Health ombudsman to probe death due to negligence at NHS units
London: Dozens of vulnerable patients may have died of neglect in NHS hospitals and care homes, it was revealed Tuesday.
The health service ombudsman will launch a new inquiry after relatives said their loved ones suffered "horrific abuse" at the hands of doctors, nurses and care staff.
Yesterday, the ombudsman, Ann Abraham, released a report into six deaths in NHS or local authority care between 2003 and 2005.
Mental health charity Mencap had complained to her last year on behalf of their families. The report showed there had been human rights abuses and discrimination.
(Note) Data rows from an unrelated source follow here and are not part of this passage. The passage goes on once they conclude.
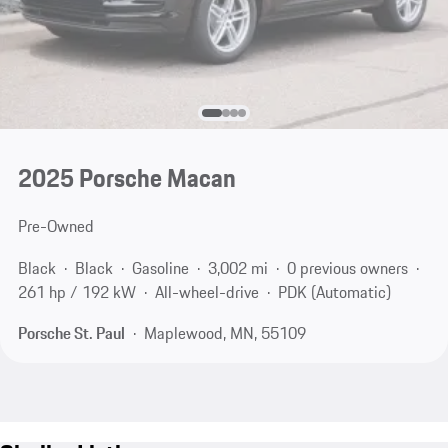
2025 Porsche Macan
Pre-Owned
Black
Black
Gasoline
3,002 mi
0 previous owners
261 hp / 192 kW
All-wheel-drive
PDK (Automatic)
Porsche St. Paul
Maplewood, MN, 55109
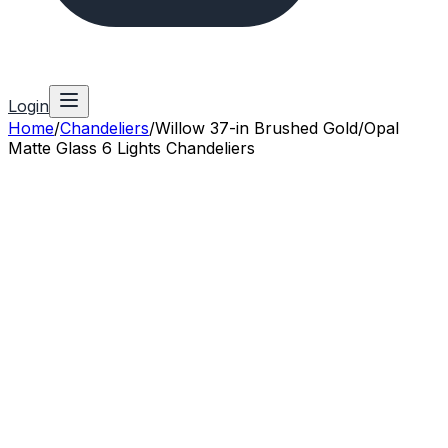
Login
Home
/
Chandeliers
/
Willow 37-in Brushed Gold/Opal
Matte Glass 6 Lights Chandeliers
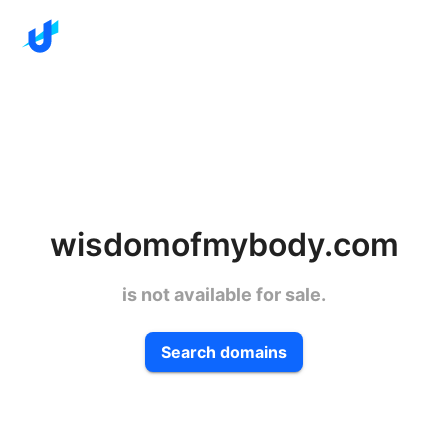
wisdomofmybody.com
is not available for sale.
Search domains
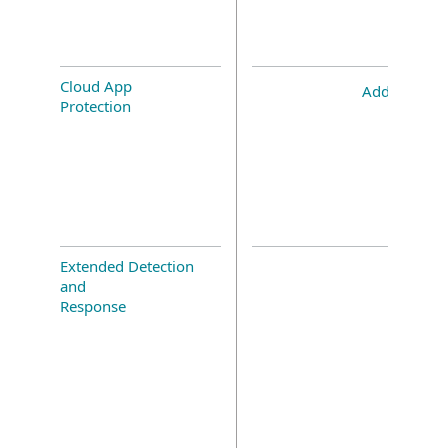
Cloud App
Add-on
Protection
Extended Detection
and
Response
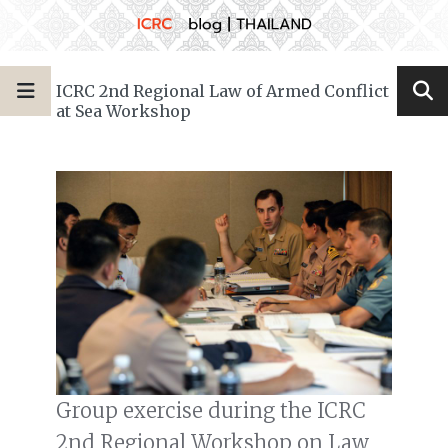
ICRC 2nd Regional Law of Armed Conflict
at Sea Workshop
Group exercise during the ICRC
2nd Regional Workshop on Law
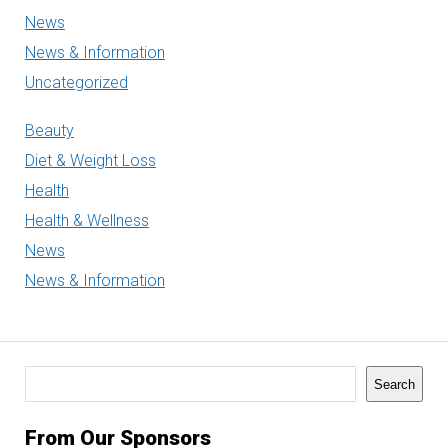
News
News & Information
Uncategorized
Beauty
Diet & Weight Loss
Health
Health & Wellness
News
News & Information
Search
Search
From Our Sponsors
But campaigners yesterday warned that the deaths are just the "tip of the iceberg" with many more examples of institutional discrimination uncovered, prompting the new inquiry.
In yesterday's report Abraham found a catalogue of "significant and distressing failures" in hospital and council care.
She revealed that patients with learning difficulties were treated as second-class citizens, resulting in "prolonged suffering and inappropriate care".
Abraham found that Mark Cannon, 30, died as a consequence of public service failure by the Barking, Havering and Redbridge Hospitals NHS Trust and Havering Council in east London.
Cannon, of Romford, Essex, was epileptic and had a severe learning difficulty which meant that he had very little speech.
In June 2003 he broke his leg at a council care home. Despite receiving treatment at Oldchurch Hospital in Romford, which is now closed, he died eight weeks later from complications.
The ombudsman concluded he had been left in severe pain and distress for prolonged periods, and was twice discharged from hospital without due concern for his safety. She also upheld a complaint against the healthcare commission finding that the regulator's review of a complaint by Cannon's parents was "unreliable and unsafe".
In the case of stroke patient Martin Ryan, 43, of Richmond, who had Down's Syndrome and died in December 2005 at Kingston hospital, Abraham found that doctors failed to give him a feeding tube and said: "At best [care] is patchy."
In the four other cases Abraham did not say the deaths were avoidable but she criticised standards of care.